[Exercise goal]
When a line in the data below includes "machine", pick it out and copy it.

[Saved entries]
=-=-=-=-=

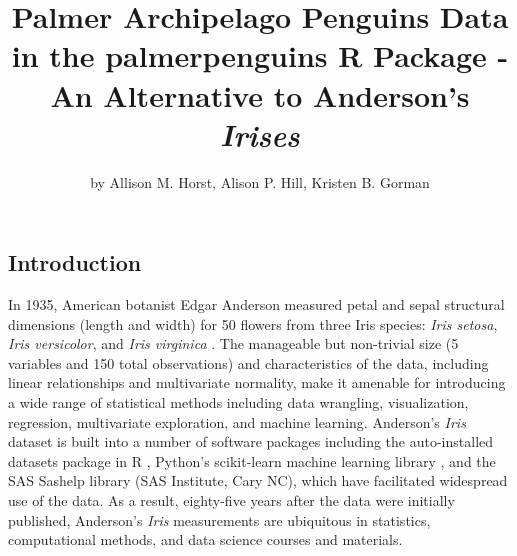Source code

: \title{Palmer Archipelago Penguins Data in the palmerpenguins R Package
- An Alternative to Anderson's \emph{Irises}}
\author{by Allison M. Horst, Alison P. Hill, Kristen B. Gorman}

\maketitle


\hypertarget{introduction}{%
\subsection{Introduction}\label{introduction}}

In 1935, American botanist Edgar Anderson measured petal and sepal
structural dimensions (length and width) for 50 flowers from three Iris
species: \emph{Iris setosa}, \emph{Iris versicolor}, and \emph{Iris
virginica} \citep{anderson_irises_1935}. The manageable but non-trivial
size (5 variables and 150 total observations) and characteristics of the
data, including linear relationships and multivariate normality, make it
amenable for introducing a wide range of statistical methods including
data wrangling, visualization, regression, multivariate exploration, and
machine learning. Anderson's \emph{Iris} dataset is built into a number
of software packages including the auto-installed datasets package in R
\citep{r_core_team_r_2019}, Python's scikit-learn machine learning
library \citep{pedregosa_scikit-learn_2011}, and the SAS Sashelp library
(SAS Institute, Cary NC), which have facilitated widespread use of the
data. As a result, eighty-five years after the data were initially
published, Anderson's \emph{Iris} measurements are ubiquitous in
statistics, computational methods, and data science courses and
materials.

=-=-=-=-=

[Result for this exercise]
machine learning. Anderson's \emph{Iris} dataset is built into a number
\citep{r_core_team_r_2019}, Python's scikit-learn machine learning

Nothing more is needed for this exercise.